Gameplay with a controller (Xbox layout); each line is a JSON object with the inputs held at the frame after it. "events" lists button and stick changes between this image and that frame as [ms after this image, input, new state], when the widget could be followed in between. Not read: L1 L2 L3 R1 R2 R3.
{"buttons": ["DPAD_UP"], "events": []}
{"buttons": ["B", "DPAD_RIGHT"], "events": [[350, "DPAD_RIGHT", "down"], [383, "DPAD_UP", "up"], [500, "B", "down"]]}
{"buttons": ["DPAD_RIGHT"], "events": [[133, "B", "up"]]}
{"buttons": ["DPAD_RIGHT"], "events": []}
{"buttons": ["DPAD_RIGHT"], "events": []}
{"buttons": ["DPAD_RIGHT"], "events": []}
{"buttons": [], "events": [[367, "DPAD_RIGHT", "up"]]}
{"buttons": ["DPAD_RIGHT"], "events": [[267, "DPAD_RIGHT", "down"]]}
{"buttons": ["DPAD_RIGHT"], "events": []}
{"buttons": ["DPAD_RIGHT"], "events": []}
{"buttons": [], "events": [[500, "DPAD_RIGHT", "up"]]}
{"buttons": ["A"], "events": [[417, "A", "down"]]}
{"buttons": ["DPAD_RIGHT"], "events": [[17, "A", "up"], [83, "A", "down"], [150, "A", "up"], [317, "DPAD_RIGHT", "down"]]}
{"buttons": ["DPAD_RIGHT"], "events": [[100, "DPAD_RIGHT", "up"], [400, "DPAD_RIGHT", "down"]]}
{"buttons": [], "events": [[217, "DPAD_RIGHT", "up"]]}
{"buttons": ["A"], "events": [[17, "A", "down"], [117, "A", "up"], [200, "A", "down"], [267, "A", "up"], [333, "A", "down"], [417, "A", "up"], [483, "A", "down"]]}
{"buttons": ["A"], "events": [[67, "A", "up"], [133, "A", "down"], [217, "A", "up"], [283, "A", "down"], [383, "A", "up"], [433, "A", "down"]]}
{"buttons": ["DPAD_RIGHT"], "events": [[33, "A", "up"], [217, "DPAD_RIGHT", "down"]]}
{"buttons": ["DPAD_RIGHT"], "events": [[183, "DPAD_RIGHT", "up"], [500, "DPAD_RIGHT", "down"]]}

- **WORK TO BE COMPLETED**: Transcribe the material above. Change nothing in it.

- **TASK ANSWER**:
Gameplay with a controller (Xbox layout); each line is a JSON object with the inputs held at the frame after it. "events" lists button and stick changes between this image and that frame as [ms after this image, input, new state], when the widget could be followed in between. Not read: L1 L2 L3 R1 R2 R3.
{"buttons": ["DPAD_UP"], "events": []}
{"buttons": ["B", "DPAD_RIGHT"], "events": [[350, "DPAD_RIGHT", "down"], [383, "DPAD_UP", "up"], [500, "B", "down"]]}
{"buttons": ["DPAD_RIGHT"], "events": [[133, "B", "up"]]}
{"buttons": ["DPAD_RIGHT"], "events": []}
{"buttons": ["DPAD_RIGHT"], "events": []}
{"buttons": ["DPAD_RIGHT"], "events": []}
{"buttons": [], "events": [[367, "DPAD_RIGHT", "up"]]}
{"buttons": ["DPAD_RIGHT"], "events": [[267, "DPAD_RIGHT", "down"]]}
{"buttons": ["DPAD_RIGHT"], "events": []}
{"buttons": ["DPAD_RIGHT"], "events": []}
{"buttons": [], "events": [[500, "DPAD_RIGHT", "up"]]}
{"buttons": ["A"], "events": [[417, "A", "down"]]}
{"buttons": ["DPAD_RIGHT"], "events": [[17, "A", "up"], [83, "A", "down"], [150, "A", "up"], [317, "DPAD_RIGHT", "down"]]}
{"buttons": ["DPAD_RIGHT"], "events": [[100, "DPAD_RIGHT", "up"], [400, "DPAD_RIGHT", "down"]]}
{"buttons": [], "events": [[217, "DPAD_RIGHT", "up"]]}
{"buttons": ["A"], "events": [[17, "A", "down"], [117, "A", "up"], [200, "A", "down"], [267, "A", "up"], [333, "A", "down"], [417, "A", "up"], [483, "A", "down"]]}
{"buttons": ["A"], "events": [[67, "A", "up"], [133, "A", "down"], [217, "A", "up"], [283, "A", "down"], [383, "A", "up"], [433, "A", "down"]]}
{"buttons": ["DPAD_RIGHT"], "events": [[33, "A", "up"], [217, "DPAD_RIGHT", "down"]]}
{"buttons": ["DPAD_RIGHT"], "events": [[183, "DPAD_RIGHT", "up"], [500, "DPAD_RIGHT", "down"]]}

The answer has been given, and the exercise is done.